A interpretação teleológica é consagrada no ordenamento jurídico brasileiro, porquanto o artigo 5º da Lei de Introdução às Normas do Direito Brasileiro (LINDB) impõe que, “Na aplicação da lei, o juiz atenderá aos fins sociais a que ela se dirige e às exigências do bem comum”.

Nessa direção, ademais, este Egrégio Tribunal de Justiça editou a Súmula nº 26, nestes termos:

Súmula 26 do TJPI: Nas causas que envolvem contratos bancários, aplica-se a inversão do ônus da prova em favor do consumidor (CDC, art. 6º, VIII) desde que comprovada sua hipossuficiência em relação à instituição financeira, entretanto, não se dispensa que o consumidor prove a existência de indícios mínimos do fato constitutivo do seu direito, de forma voluntária ou por determinação em juízo. (grifou-se)

Pois bem.

Não há nos autos prova de qualquer desconto decorrente do Contrato nº 6637604

Pelo contrário, o extrato obtido junto ao Instituto Nacional do Seguro Social (INSS) e juntado aos autos pela própria parte autora/apelante faz prova de que a RESERVA DE MARGEM PARA CARTÃO foi incluída em 01/06/18 e excluída em 02/02/22, sem que tenha sido efetuado nenhum desconto (Id. 18733342 - pág. 06). 

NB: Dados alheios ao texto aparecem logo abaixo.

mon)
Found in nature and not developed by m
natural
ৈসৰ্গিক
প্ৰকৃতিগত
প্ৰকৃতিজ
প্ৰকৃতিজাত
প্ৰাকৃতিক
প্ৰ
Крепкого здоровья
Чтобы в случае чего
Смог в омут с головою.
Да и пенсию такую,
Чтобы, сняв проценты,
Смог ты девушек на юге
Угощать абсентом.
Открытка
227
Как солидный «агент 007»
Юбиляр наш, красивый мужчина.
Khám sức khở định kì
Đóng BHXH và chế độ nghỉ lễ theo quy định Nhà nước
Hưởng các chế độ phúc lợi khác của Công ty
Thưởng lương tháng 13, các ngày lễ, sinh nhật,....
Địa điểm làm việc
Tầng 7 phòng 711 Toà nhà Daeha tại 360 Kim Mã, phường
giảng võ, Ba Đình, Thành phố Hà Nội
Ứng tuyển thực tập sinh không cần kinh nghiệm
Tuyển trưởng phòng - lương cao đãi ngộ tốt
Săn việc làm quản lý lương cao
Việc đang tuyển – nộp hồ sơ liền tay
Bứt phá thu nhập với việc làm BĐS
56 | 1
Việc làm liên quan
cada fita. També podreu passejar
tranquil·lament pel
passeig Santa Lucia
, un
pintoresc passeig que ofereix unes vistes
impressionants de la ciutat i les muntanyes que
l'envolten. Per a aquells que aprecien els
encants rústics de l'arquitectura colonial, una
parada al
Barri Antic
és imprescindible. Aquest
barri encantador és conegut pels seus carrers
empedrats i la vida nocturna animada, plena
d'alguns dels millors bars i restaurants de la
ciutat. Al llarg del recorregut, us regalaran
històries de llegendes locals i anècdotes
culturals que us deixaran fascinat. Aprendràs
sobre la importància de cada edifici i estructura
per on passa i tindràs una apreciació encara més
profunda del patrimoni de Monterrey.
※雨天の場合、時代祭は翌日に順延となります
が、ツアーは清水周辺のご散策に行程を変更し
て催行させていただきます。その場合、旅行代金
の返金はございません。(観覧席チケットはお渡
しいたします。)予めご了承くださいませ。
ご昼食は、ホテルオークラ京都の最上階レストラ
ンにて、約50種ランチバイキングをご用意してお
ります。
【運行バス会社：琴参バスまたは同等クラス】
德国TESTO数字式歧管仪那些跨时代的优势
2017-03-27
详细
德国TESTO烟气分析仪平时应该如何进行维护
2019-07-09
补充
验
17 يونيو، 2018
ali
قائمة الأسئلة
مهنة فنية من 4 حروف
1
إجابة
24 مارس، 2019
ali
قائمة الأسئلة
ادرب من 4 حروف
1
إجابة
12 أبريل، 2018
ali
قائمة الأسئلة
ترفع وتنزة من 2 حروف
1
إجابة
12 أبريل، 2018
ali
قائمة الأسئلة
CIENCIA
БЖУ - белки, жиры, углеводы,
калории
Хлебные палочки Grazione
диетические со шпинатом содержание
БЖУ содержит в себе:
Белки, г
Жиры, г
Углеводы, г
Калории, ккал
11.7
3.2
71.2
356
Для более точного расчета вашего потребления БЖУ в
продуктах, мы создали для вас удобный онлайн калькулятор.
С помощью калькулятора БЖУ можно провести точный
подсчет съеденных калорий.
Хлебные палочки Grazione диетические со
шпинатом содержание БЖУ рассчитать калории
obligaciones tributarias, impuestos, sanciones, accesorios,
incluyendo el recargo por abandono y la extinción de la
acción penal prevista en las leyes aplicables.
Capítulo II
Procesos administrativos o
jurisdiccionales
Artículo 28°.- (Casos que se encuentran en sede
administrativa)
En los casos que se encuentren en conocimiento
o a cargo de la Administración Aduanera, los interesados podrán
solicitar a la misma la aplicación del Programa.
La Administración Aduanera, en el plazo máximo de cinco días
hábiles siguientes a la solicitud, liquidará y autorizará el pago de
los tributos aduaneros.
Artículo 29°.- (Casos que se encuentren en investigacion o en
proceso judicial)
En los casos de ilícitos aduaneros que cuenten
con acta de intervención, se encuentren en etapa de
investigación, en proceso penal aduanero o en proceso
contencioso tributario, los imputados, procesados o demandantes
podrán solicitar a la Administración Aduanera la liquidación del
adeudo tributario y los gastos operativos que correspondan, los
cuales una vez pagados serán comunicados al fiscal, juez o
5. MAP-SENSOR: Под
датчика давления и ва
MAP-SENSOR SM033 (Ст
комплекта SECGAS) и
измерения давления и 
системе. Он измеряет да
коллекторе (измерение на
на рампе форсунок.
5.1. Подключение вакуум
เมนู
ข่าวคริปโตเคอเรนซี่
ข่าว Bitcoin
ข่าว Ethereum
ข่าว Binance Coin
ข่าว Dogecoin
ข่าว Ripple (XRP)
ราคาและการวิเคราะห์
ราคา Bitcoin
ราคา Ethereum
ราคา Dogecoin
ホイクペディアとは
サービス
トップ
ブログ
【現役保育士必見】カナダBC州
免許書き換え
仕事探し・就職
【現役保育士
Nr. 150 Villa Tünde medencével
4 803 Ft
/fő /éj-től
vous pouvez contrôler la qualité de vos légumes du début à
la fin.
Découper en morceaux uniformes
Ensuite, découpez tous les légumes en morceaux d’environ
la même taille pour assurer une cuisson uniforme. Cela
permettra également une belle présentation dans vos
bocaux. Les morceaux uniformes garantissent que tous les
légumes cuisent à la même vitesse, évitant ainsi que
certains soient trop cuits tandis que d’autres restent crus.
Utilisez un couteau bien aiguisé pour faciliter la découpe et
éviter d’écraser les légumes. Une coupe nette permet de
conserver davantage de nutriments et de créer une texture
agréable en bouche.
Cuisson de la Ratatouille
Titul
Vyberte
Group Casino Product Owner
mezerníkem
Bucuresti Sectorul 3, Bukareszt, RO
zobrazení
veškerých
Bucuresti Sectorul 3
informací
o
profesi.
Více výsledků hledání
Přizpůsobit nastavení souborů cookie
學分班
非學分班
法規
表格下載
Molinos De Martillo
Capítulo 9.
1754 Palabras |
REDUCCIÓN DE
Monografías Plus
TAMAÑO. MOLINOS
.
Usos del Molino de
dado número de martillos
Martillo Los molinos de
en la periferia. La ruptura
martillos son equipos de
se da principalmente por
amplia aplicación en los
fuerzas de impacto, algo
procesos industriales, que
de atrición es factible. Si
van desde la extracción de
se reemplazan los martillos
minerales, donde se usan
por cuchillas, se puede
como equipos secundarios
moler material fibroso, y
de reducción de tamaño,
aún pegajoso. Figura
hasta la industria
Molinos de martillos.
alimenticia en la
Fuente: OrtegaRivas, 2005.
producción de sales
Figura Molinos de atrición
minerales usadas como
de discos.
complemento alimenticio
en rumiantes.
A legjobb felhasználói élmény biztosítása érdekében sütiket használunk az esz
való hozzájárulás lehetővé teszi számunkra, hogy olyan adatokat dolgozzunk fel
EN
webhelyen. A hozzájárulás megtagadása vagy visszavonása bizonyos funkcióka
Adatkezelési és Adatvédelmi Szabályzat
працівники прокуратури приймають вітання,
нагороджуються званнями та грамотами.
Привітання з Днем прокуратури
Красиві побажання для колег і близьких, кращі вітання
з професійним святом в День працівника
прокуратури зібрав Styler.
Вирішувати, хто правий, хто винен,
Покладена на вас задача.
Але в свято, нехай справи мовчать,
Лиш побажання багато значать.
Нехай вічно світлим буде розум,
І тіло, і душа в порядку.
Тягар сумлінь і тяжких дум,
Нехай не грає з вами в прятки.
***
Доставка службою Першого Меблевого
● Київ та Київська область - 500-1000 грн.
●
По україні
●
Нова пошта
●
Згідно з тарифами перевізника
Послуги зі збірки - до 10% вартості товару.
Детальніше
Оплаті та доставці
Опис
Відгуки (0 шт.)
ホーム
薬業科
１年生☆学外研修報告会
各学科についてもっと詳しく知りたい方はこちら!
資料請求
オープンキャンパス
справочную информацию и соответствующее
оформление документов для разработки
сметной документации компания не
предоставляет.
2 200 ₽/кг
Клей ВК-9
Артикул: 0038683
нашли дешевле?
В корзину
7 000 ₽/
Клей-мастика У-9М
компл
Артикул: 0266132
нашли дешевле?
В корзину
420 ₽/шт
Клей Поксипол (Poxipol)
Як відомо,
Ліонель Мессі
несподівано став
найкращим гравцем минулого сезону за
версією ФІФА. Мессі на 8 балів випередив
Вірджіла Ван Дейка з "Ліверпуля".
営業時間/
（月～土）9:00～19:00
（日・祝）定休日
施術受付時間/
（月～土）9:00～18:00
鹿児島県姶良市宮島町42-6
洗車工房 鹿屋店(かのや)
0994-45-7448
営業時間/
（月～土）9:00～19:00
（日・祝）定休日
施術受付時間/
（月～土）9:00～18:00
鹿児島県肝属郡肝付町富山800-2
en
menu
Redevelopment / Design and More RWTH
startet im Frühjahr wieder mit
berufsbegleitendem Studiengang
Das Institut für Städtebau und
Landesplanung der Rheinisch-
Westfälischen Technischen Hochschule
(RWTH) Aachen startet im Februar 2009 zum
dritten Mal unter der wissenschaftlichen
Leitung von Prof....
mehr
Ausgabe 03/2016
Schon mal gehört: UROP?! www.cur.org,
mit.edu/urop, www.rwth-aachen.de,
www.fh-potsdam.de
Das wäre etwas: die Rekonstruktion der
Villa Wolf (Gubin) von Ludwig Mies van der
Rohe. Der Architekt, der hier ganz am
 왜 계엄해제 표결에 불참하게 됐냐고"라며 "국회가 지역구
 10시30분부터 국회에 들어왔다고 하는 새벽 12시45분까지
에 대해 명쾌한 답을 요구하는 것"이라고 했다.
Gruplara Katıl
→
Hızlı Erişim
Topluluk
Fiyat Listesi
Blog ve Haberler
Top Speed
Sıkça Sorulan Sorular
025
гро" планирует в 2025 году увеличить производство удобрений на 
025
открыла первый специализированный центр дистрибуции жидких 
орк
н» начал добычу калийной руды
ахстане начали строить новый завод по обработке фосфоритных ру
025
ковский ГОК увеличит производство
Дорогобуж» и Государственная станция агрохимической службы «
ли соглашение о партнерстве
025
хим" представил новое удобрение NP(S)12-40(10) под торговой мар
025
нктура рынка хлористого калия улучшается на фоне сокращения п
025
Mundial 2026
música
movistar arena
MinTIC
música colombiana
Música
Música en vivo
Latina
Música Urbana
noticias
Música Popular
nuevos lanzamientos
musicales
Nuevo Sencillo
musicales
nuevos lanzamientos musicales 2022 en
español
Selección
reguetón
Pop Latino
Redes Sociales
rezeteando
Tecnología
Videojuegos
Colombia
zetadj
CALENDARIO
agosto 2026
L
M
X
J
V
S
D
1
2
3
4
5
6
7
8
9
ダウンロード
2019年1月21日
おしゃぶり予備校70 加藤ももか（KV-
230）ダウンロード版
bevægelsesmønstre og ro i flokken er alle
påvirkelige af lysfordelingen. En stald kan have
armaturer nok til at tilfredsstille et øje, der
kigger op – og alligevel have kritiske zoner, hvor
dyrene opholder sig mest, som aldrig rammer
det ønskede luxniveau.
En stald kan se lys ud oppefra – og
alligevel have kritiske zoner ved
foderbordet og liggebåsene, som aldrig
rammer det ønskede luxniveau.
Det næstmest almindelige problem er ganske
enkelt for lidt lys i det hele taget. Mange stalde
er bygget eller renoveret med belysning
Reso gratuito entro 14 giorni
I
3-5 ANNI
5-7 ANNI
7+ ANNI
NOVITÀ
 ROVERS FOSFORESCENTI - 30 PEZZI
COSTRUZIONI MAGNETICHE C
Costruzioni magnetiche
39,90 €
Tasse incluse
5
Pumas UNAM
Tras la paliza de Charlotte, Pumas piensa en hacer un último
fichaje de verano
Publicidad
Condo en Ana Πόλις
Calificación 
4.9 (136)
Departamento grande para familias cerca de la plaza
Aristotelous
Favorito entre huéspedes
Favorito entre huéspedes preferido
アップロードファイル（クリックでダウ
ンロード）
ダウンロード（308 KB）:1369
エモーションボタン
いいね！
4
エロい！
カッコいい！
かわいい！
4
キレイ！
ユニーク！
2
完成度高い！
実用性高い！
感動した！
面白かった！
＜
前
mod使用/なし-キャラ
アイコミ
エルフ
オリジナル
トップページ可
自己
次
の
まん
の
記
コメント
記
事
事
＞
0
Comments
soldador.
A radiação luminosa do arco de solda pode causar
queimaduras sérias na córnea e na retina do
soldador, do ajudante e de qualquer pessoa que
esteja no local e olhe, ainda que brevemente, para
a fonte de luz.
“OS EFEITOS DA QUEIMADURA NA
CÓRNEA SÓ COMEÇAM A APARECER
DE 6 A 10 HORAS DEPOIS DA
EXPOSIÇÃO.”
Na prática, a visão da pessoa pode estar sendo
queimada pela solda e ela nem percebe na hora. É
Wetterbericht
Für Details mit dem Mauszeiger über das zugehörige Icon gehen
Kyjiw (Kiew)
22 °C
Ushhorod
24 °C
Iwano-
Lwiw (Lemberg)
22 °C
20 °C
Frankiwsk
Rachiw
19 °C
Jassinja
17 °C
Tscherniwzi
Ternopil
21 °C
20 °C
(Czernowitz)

 Nesse contexto, impõe-se a conclusão pela ausência de ato ilícito praticado pela instituição financeira, e, consequentemente, a reforma da sentença vergastada, que julgou procedentes os pedidos autorais.

III. DISPOSITIVO 

Com estes fundamentos, DOU PROVIMENTO ao recurso para reformar a sentença e julgar improcedentes os pedidos autorais. 

Invertidos os ônus sucumbenciais, condeno a autora/requerente ao pagamento das custas processuais e honorários advocatícios, os quais fixo em 15% (quinze por cento) sobre o valor da condenação (art. 85, §§1º e 2º, do CPC), sob a condição suspensiva do art. 98, §3º do CPC. 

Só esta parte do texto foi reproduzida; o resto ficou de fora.